__Task goal__: Please present the items below as one numbered list, leaving out the blank lines and the picture markers.
[Source records — start]
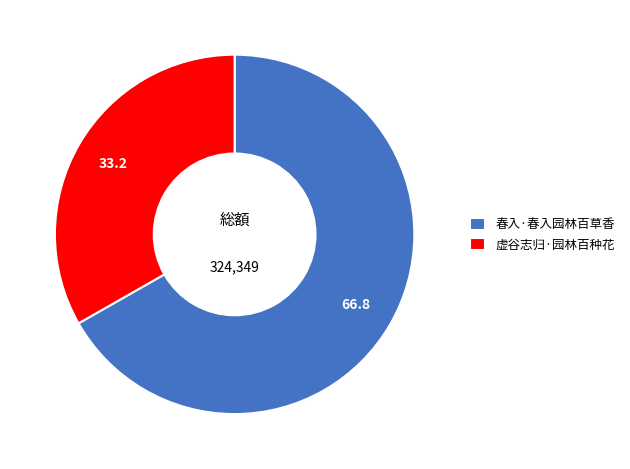

Rank the categories by value from highest to lowest.

春入·春入园林百草香, 虚谷志归·园林百种花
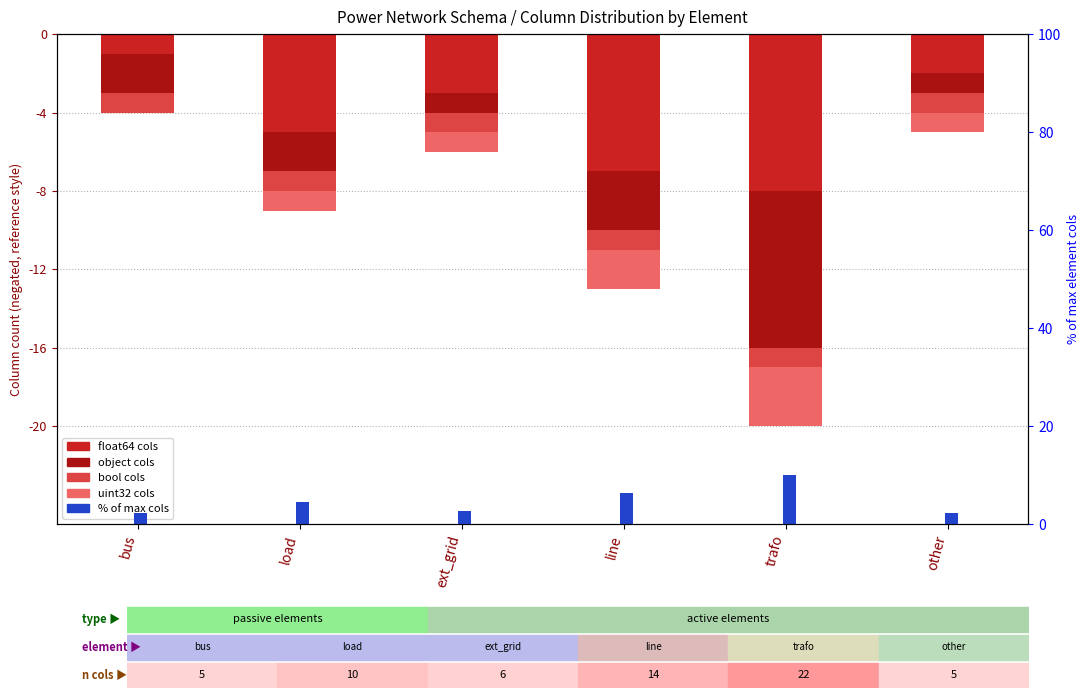

How many data points in object cols are less than -2?

2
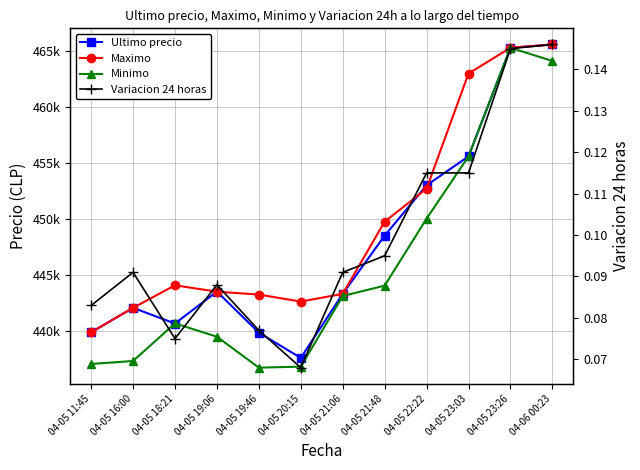

Which series changed the most between 04-05 21:48 and 04-06 00:23?

Minimo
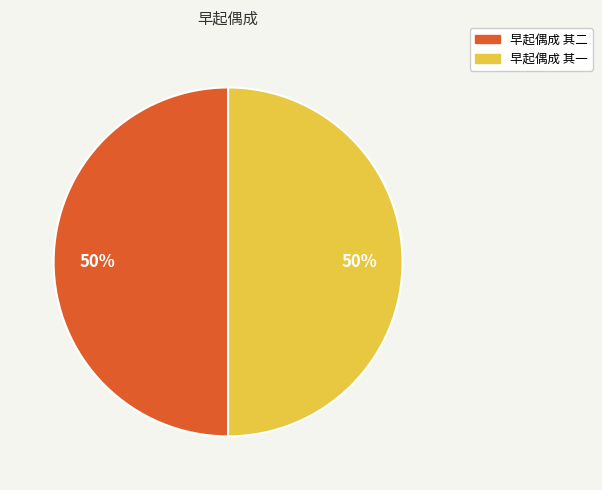

Is the sum of 早起偶成 其二 and 早起偶成 其一 greater than half?

Yes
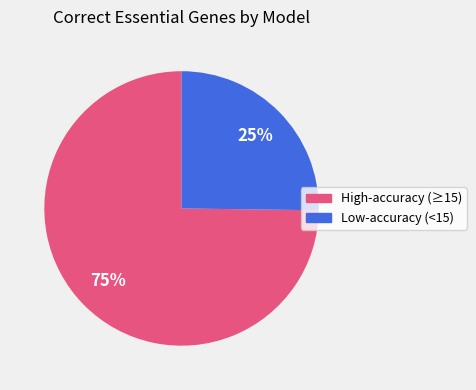

Is there a majority slice in this chart?

Yes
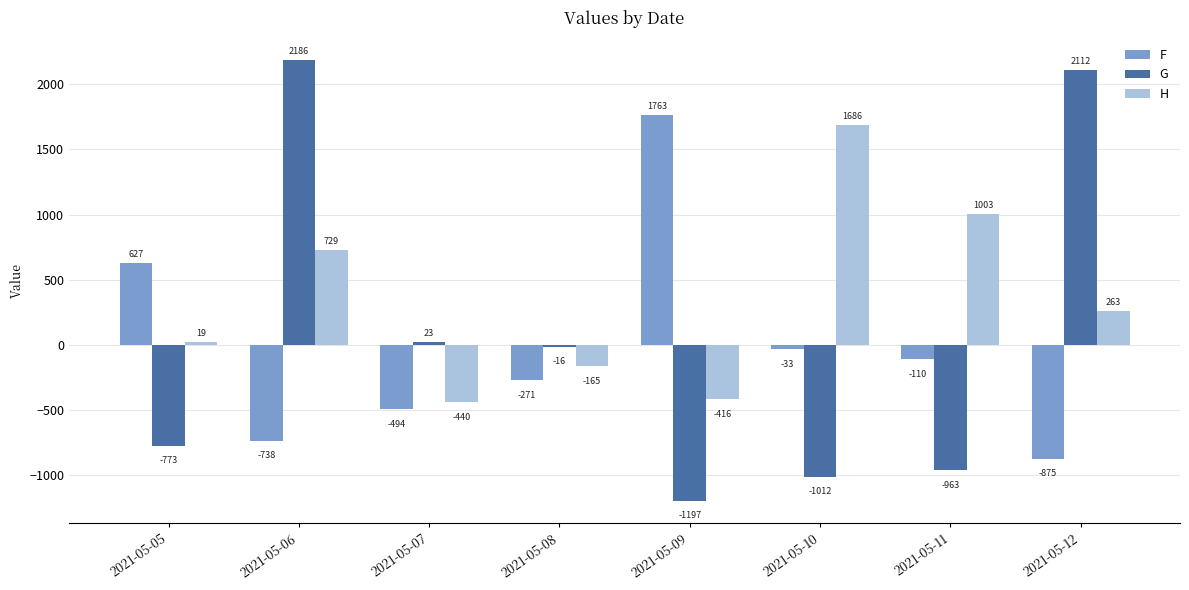

Does the chart contain stacked bars?

No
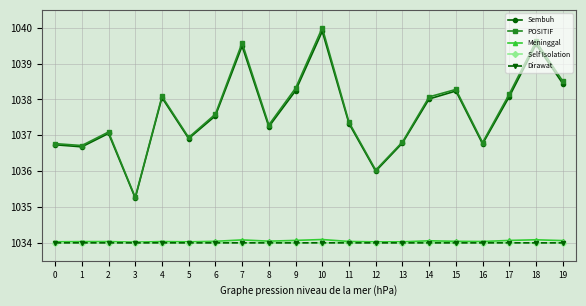

What is the smallest value displayed?

1034.0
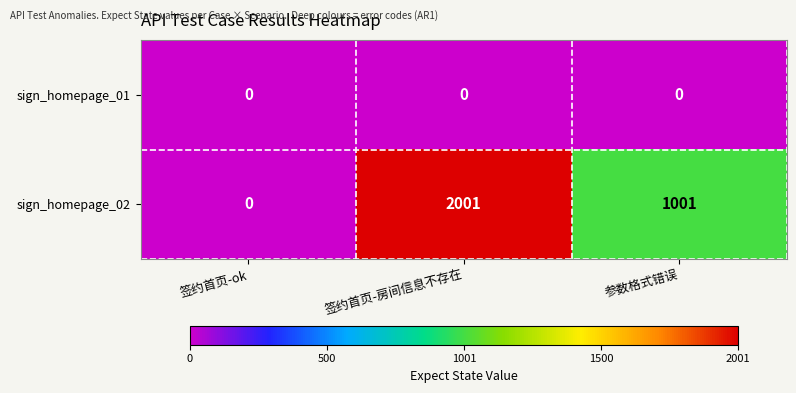

At which category is the sum across all series the highest?

签约首页-房间信息不存在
[Source records — finish]
__Solution to this exercise__:
1. Rank the categories by value from highest to lowest.
2. 春入·春入园林百草香, 虚谷志归·园林百种花
3. How many data points in object cols are less than -2?
4. 2
5. Which series changed the most between 04-05 21:48 and 04-06 00:23?
6. Minimo
7. Is the sum of 早起偶成 其二 and 早起偶成 其一 greater than half?
8. Yes
9. Is there a majority slice in this chart?
10. Yes
11. Does the chart contain stacked bars?
12. No
13. What is the smallest value displayed?
14. 1034.0
15. At which category is the sum across all series the highest?
16. 签约首页-房间信息不存在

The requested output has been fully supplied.